1. L’attacco del bankster Monti al
Servizio sanitario nazionale è il punto di arrivo di un processo lungamente
preparato: la prima “manovra economica in sanità” – eufemismo con il quale si
descriveva la volontà di disinvestire nella nostra salute – è operazione che
risale ai tempi in cui Bettino Craxi era Presidente del Consiglio (1984): nel
caso di specie si iniziò separando le spese sociali per la salute mentale da
quelle sanitarie, portando così un primo duro colpo alla unitarietà tra
assistenza sociale e quella sanitaria.
Da quell’anno in poi non c’è stata
finanziaria che non contenesse una norma tesa a limitare il diritto alla
salute:
-
prima rinviando sine die
il varo dei numerosi decreti applicativi della legge 833/78, istitutiva del
SSN;
-
poi abrogando i fondi
per gli investimenti in conto capitale;
-
poi “aziendalizzando”
la sanità;
-
poi disarticolando
l’equità di accesso alle cure tramite il federalismo, la libera professione ed
i tickets;
-
poi iniziando a
depauperare i servizi – soprattutto quelli territoriali – di personale tramite
i blocchi del tourn over;
-
poi recintando il
diritto alla salute con livelli essenziali di assistenza che già nel 2003 sancivano
la privatizzazione della assistenza odontoiatrica, oggi costosissima;
- poi con i tagli messi in campo prima da Berlusconi e poi da
Monti, che polverizzano i servizi sociali, tolgono circa 40 mld di € nel
triennio 2012-1014 al bilancio della sanità , obbligando il SSN allo squilibrio
finanziario e privatizzano di fatto, dato il micidiale mix tra costo dei ticket
e lunghi tempi di attesa, la diagnostica di base e l’assistenza ambulatoriale
specialistica dato che si spende di meno e si attende di meno andando nei
laboratori e negli ambulatori privati.
Il senso di tutto ciò è reso bene da
quanto avvenuto nel 2012: a fronte di 4,5 mld € circa di tagli lineari alla
sanità presentati sotto la retorica della “spending review”, con lo stesso
decreto vengono stanziati 3,9 mld € di “Tremonti bond” per acquistare azioni
del Monte dei Paschi di Siena ad un valore di almeno 4 volte superiore a quello
di mercato. Come segnala Maurizio Lazzarato, operazioni di questo genere
evidenziano la sostituzione dei fini cui viene sottoposto il sistema fiscale,
che perde la sua funzione di redistribuzione progressiva a favore della
estrazione forzosa di valore dal corpo sociale e la sua messa a disposizione
della rendita, la cui valorizzazione langue da ormai sei anni a causa della
incapacità della governance finanziaria di risolvere la crisi globale.

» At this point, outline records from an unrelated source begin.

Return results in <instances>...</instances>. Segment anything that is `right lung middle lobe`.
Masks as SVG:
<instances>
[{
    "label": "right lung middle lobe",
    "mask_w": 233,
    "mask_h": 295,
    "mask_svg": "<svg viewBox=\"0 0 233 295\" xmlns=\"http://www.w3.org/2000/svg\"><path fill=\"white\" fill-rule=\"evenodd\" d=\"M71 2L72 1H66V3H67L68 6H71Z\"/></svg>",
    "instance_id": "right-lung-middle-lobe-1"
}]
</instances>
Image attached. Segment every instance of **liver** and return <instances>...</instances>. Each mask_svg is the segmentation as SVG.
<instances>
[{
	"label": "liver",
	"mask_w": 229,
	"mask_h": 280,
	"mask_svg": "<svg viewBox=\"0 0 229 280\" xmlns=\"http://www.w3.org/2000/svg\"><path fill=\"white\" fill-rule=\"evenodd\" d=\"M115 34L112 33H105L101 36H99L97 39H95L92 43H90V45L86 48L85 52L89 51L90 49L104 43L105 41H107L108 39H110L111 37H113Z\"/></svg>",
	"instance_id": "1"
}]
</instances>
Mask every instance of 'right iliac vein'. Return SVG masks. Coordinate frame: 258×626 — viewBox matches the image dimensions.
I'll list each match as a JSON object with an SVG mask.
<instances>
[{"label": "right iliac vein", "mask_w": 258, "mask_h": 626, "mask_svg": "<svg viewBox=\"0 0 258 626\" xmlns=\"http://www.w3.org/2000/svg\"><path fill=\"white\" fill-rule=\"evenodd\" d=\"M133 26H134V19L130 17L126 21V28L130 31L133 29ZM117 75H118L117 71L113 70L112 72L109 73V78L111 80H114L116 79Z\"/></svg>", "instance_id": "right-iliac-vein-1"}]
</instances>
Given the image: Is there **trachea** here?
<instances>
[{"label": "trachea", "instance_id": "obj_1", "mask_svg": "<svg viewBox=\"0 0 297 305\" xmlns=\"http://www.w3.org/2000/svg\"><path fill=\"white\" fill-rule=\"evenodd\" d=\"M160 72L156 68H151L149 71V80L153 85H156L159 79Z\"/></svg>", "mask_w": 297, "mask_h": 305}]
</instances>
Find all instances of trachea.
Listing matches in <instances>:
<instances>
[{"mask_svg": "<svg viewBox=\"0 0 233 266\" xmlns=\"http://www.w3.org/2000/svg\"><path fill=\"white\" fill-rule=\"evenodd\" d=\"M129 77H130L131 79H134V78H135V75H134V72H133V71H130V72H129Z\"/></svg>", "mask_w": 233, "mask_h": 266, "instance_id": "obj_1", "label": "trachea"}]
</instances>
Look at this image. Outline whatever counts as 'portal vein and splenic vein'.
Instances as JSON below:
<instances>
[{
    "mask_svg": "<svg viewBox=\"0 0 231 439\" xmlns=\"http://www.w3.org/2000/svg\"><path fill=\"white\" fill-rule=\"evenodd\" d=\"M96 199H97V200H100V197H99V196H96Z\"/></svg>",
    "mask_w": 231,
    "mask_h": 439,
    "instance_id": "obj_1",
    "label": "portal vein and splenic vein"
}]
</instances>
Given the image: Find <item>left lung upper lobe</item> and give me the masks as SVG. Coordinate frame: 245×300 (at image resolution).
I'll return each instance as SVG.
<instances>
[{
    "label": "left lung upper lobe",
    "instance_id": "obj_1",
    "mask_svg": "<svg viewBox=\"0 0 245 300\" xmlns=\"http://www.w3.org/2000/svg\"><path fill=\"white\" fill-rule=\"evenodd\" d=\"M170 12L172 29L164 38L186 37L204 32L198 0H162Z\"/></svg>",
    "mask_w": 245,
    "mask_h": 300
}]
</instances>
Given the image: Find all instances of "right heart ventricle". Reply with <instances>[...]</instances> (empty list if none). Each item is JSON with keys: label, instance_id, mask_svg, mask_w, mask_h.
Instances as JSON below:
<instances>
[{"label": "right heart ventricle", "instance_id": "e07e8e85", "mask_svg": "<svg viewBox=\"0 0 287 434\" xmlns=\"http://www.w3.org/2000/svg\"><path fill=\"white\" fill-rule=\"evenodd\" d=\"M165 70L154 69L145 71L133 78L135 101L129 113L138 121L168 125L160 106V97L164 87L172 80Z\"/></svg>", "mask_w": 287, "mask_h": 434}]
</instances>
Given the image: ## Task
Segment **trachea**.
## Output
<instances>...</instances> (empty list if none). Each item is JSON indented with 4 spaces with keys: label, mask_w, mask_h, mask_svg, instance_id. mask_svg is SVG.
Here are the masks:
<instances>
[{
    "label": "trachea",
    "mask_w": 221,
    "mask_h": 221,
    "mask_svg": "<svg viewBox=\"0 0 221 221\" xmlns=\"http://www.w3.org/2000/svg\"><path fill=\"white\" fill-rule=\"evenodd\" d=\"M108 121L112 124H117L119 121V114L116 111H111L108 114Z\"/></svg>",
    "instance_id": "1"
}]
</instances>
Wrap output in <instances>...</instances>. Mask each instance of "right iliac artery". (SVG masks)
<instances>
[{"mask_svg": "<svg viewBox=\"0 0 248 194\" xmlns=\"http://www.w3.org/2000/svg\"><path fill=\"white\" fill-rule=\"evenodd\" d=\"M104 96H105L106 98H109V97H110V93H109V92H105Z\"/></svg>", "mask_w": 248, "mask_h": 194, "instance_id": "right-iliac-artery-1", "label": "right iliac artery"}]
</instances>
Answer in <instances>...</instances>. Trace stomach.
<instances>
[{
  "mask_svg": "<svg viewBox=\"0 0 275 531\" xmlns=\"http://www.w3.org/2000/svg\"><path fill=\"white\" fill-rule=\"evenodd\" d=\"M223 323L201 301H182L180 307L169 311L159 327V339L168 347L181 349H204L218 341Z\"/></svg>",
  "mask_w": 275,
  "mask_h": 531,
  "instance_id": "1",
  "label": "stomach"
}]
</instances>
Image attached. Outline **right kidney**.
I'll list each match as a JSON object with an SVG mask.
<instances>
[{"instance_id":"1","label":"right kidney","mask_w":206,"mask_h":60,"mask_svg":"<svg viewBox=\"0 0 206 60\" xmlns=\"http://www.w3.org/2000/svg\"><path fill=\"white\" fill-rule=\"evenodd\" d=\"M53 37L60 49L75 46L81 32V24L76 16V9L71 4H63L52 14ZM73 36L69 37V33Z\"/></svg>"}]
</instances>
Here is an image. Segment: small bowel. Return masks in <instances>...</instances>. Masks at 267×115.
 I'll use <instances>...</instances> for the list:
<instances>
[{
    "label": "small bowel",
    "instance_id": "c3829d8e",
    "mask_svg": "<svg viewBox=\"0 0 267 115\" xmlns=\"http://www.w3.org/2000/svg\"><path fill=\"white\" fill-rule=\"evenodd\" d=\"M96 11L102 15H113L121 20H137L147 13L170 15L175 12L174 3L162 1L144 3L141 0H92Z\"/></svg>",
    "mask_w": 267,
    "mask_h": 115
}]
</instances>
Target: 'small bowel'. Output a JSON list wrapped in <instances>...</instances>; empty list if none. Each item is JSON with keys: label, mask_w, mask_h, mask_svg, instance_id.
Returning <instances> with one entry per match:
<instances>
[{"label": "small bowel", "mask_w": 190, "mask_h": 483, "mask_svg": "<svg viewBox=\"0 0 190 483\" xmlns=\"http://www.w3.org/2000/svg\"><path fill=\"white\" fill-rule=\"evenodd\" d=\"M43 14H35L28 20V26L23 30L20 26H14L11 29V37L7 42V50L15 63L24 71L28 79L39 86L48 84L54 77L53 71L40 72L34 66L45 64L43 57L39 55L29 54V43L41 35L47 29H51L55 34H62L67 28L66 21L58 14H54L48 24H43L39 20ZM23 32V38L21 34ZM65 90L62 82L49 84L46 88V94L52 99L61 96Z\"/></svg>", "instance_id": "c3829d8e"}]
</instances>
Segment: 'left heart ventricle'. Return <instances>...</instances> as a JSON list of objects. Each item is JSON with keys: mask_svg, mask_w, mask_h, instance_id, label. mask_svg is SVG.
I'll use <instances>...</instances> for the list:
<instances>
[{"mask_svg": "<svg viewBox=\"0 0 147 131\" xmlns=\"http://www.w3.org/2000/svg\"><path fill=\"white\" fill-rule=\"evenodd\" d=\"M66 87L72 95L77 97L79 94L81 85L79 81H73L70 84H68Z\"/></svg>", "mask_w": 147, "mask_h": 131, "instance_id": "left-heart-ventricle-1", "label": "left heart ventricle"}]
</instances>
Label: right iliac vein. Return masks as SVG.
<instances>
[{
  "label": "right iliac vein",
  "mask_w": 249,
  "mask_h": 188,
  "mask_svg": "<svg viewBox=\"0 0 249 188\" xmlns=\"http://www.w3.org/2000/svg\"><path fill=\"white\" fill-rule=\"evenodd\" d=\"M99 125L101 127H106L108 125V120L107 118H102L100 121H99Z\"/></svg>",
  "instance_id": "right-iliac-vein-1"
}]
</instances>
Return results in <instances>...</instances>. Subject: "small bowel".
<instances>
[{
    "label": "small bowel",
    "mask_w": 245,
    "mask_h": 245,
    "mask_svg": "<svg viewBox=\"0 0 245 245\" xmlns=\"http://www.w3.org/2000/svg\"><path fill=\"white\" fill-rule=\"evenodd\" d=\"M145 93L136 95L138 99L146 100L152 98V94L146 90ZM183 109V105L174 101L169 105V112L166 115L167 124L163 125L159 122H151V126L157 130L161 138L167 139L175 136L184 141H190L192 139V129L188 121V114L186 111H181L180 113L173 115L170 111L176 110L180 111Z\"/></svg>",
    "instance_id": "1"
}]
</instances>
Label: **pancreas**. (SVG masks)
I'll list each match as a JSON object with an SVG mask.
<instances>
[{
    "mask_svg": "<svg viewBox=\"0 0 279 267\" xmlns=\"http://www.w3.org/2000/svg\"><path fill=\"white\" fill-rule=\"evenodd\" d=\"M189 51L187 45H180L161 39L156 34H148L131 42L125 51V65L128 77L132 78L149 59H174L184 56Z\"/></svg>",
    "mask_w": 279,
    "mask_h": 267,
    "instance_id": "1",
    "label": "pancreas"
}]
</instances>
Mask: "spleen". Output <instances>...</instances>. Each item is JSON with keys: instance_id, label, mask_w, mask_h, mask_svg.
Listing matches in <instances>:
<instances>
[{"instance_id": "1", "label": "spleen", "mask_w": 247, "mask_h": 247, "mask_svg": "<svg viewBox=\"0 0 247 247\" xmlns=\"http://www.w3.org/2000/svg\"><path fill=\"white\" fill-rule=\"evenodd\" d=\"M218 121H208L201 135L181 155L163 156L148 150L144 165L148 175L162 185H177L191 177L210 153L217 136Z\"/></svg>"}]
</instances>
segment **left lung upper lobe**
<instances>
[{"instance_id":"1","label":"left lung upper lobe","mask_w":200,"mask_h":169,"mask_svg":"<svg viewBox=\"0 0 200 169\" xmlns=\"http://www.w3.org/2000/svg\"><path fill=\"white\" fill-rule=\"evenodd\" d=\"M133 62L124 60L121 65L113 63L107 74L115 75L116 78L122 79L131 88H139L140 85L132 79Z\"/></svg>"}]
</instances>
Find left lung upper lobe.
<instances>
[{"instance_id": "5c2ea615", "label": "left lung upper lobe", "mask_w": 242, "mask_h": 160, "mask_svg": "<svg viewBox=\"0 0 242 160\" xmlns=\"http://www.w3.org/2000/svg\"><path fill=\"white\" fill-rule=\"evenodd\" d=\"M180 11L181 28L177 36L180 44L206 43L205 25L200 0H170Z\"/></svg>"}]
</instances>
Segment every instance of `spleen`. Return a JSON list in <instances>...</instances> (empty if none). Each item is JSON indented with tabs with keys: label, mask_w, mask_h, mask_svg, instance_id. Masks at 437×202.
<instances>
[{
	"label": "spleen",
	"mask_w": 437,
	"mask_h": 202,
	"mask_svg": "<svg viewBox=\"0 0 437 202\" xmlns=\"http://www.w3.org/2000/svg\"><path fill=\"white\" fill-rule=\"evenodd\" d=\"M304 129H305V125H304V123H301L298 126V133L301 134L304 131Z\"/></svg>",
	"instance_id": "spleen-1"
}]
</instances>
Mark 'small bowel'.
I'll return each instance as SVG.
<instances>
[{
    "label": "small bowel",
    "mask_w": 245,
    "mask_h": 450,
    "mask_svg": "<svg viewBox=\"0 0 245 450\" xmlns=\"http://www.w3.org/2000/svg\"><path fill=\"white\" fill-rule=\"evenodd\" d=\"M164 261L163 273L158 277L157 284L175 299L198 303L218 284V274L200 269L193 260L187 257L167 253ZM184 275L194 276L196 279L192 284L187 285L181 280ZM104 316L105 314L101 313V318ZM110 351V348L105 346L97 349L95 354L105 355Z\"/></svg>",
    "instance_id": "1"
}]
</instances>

2. É probabile che in questa fase i
banksters al governo si accontentino di sancire la privatizzazione della sola
assistenza diagnostica e della specialistica ambulatoriale, sia per portare a
casa una situazione di fatto già acquisita, sia per saggiare la risposta
sociale a questo loro ennesimo furto del comune, sia perché consapevoli del
fatto che non vi sono le condizioni strutturali – al momento – per privatizzare
l’assistenza di base e quella ospedaliera. Ma è chiaro che il punto a cui
arriveranno non sarà dettato da una qualche remora etica, ma dal livello di
lotta sociale che sapremo esprimere.
Per parte sua una certa disponibilità
in questa direzione il ceto politico la dimostra già, stando alle parole del
presidente della Regione Toscana Enrico Rossi, riportate dal sito Salute
internazionale: “In questo senso non è
escluso che si arrivi a chiedere un contributo responsabile a chi può pagare,
in rapporto al reddito. E che si possa pensare che certe categorie di
lavoratori possano fare un’assicurazione privata finalizzata a garantirsi
specialistica e diagnostica. Servizi che ormai si trovano nel privato allo
stesso prezzo del pubblico con i suoi ticket. I tempi cambiano, e in un quadro
di crisi come quello attuale tutto gratis non può più essere”.(Enrico Rossi, Presidente Regione Toscana, Il Tirreno, 1 Ottobre 2012.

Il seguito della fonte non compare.